> **Exercise requirements**
Give every line from the entries that contains "或用户关闭告警弹出画面时".
··· Source material
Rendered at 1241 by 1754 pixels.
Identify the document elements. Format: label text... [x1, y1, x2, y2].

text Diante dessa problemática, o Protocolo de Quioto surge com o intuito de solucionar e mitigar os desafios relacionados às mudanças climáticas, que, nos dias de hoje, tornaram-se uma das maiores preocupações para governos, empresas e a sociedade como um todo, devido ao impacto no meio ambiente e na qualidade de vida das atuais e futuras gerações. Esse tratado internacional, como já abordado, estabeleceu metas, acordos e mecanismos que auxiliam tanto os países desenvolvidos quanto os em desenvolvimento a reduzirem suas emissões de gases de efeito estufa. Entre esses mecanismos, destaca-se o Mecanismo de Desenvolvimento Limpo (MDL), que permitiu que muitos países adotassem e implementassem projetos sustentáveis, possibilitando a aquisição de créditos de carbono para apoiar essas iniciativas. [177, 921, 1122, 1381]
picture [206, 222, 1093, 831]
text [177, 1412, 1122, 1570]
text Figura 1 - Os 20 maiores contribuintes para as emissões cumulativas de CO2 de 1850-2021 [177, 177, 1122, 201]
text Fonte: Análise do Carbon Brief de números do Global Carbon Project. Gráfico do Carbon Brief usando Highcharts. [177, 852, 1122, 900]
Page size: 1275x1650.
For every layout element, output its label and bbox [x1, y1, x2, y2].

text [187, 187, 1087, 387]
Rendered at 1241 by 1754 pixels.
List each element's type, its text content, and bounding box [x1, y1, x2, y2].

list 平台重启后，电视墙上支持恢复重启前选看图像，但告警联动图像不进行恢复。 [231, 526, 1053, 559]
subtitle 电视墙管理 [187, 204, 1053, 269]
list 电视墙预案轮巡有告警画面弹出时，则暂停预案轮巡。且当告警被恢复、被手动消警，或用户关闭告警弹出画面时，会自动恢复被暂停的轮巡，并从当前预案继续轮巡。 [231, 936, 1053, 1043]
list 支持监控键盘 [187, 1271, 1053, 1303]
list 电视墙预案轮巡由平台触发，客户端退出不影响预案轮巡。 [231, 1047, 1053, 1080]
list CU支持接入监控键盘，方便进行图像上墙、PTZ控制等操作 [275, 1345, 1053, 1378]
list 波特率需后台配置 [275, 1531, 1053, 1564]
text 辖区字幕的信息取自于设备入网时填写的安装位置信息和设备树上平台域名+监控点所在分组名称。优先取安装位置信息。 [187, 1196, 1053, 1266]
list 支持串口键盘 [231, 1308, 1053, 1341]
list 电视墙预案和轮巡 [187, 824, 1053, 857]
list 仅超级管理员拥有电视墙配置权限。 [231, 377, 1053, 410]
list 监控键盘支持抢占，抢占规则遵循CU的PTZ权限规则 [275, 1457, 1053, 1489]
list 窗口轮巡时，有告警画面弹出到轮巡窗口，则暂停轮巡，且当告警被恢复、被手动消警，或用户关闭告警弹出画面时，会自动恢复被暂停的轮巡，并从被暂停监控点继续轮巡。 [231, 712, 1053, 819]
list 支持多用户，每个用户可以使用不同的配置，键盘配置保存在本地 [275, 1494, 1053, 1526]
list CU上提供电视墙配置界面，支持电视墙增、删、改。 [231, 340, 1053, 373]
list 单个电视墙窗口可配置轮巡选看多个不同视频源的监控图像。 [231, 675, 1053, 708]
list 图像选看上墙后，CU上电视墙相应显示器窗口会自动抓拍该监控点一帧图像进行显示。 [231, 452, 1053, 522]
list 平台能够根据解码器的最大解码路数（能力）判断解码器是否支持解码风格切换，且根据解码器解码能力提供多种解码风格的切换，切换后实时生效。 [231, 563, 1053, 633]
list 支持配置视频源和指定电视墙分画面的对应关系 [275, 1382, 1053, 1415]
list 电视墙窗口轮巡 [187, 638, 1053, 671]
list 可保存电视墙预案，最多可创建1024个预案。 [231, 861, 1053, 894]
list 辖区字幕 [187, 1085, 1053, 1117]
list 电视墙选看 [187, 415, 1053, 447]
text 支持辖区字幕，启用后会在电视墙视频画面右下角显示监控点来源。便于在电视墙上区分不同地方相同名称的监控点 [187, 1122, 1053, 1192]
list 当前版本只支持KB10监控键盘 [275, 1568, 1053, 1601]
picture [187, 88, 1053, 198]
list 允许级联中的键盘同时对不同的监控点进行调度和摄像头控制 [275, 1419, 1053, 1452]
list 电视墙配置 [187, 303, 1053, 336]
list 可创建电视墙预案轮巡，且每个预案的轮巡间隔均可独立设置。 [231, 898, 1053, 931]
······
> **Exercise response**
list 电视墙预案轮巡有告警画面弹出时，则暂停预案轮巡。且当告警被恢复、被手动消警，或用户关闭告警弹出画面时，会自动恢复被暂停的轮巡，并从当前预案继续轮巡。 [231, 936, 1053, 1043]
list 窗口轮巡时，有告警画面弹出到轮巡窗口，则暂停轮巡，且当告警被恢复、被手动消警，或用户关闭告警弹出画面时，会自动恢复被暂停的轮巡，并从被暂停监控点继续轮巡。 [231, 712, 1053, 819]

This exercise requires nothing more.